** GIVEN INFORMATION follows **
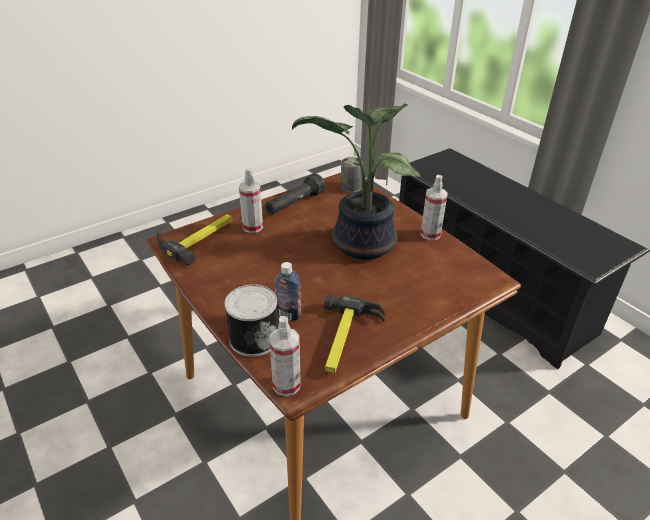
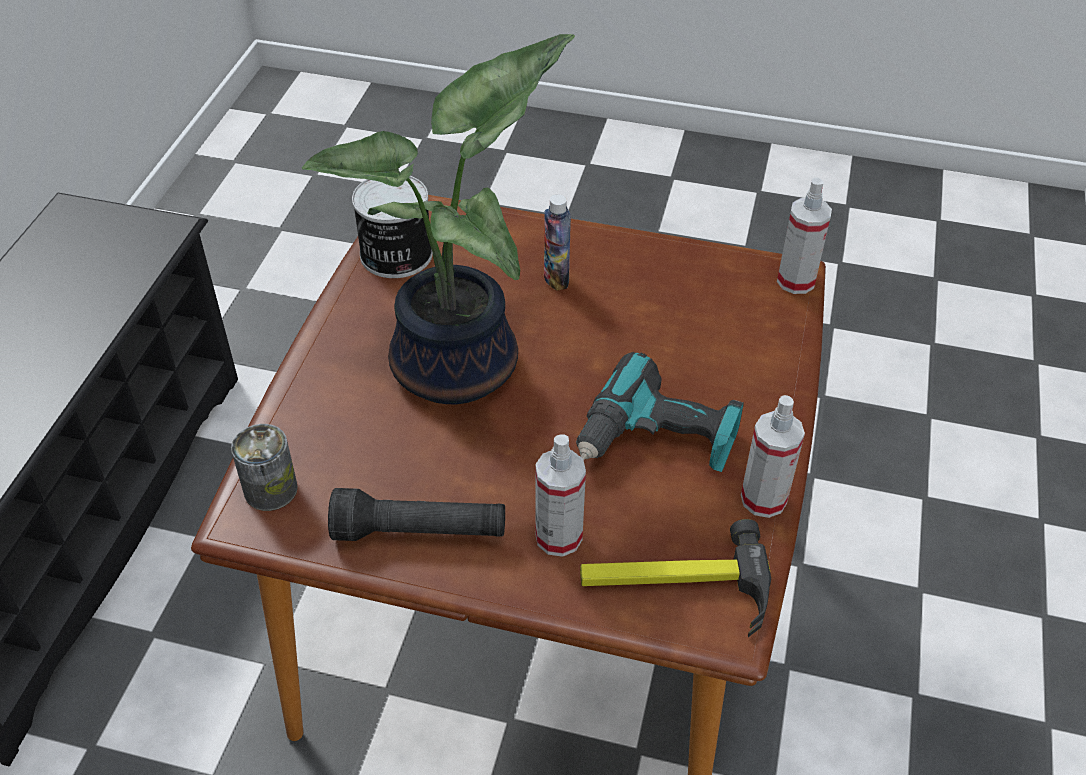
camera: 130 degrees left, 10 degrees up
can [224,284,278,357] -> can moved to [352,176,433,278]
bottle [275,262,301,321] -> bottle moved to [544,195,571,291]
hammer [324,295,385,373] -> none
spray bottle [420,175,448,240] -> spray bottle moved to [741,395,805,518]
none -> power drill [576,352,744,472]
** End of GIVEN INFORMATION **
Output exactly the lines between the one containing "bottle [275,262,301,321] ->" and the final line above, both inclusive.

bottle [275,262,301,321] -> bottle moved to [544,195,571,291]
hammer [324,295,385,373] -> none
spray bottle [420,175,448,240] -> spray bottle moved to [741,395,805,518]
none -> power drill [576,352,744,472]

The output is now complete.